> Auszug
......

Ein perfekter Sturm

Foto: Dekanda/pixabay

Evelyn Bahn arbeitet als Referentin für Wirtschaft und Menschenrechte bei der entwicklungspolitischen Organisation INKOTA-netzwerk. Sie hat einen Abschluss in Politikwissenschaft von der Freien Universität Berlin und arbeitet seit 20 Jahren zu Menschenrechtsfragen in globalen Lieferketten. Seit 2013 setzt sie sich dafür ein, dass Schokoladenunternehmen ihrer Verantwortung zur Einhaltung von Menschenrechten nachkommen. Evelyn Bahn arbeitet eng mit zivilgesellschaftlichen Organisationen in Ghana und Côte d’Ivoire zusammen. Sie reist regelmäßig in die Kakaoanbauländer, um von den Menschen vor Ort zu erfahren, wo der dringendste Handlungsbedarf besteht. Seit 2017 vertritt sie die Zivilgesellschaft in der Multi-Stakeholder-Initiative Forum Nachhaltiger Kakao. www.inkota.de 

Hinweis: Dieses Interview ist in der Broschüre “Aktuelle Entwicklungen im Fairen Handel 2024” erschienen, die das FFH im Rahmen ihrer Jahrespressekonferenz im Juli 2024 herausgegeben hat.

......

> Gesammeltes Material
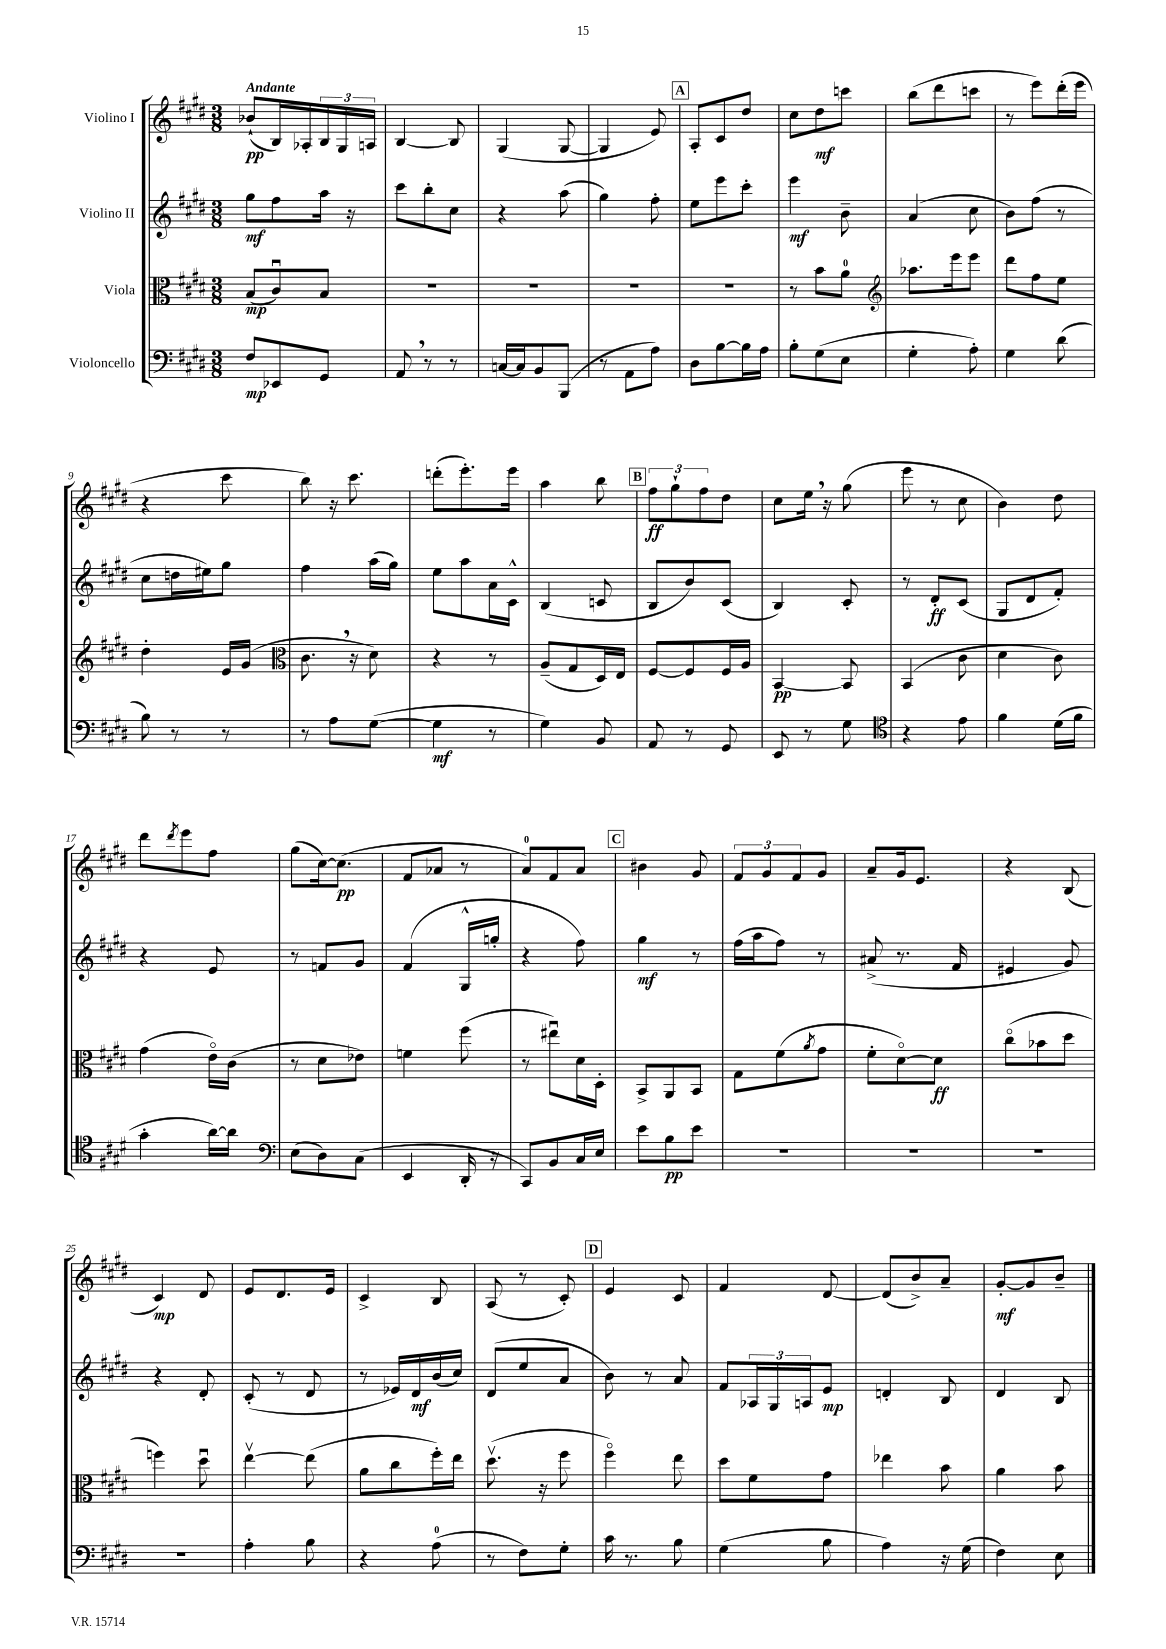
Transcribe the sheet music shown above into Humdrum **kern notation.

......

> Arbeitsaufträge
- 1) Gib den Auszug wortgetreu wieder, beginnend mit „Hinweis: Dieses Interview“ und weiter bis einschließlich „2024 herausgegeben hat.“.
- 2) Seit welchem Jahr vertritt Evelyn Bahn laut dem Auszug die Zivilgesellschaft im Forum Nachhaltiger Kakao?
Die Zeilen sind eigenständiges Material und gehören nicht zum Auszug.

> Erwartete Ergebnisse
- 1)
Hinweis: Dieses Interview ist in der Broschüre “Aktuelle Entwicklungen im Fairen Handel 2024” erschienen, die das FFH im Rahmen ihrer Jahrespressekonferenz im Juli 2024 herausgegeben hat.

- 2) Seit 2017.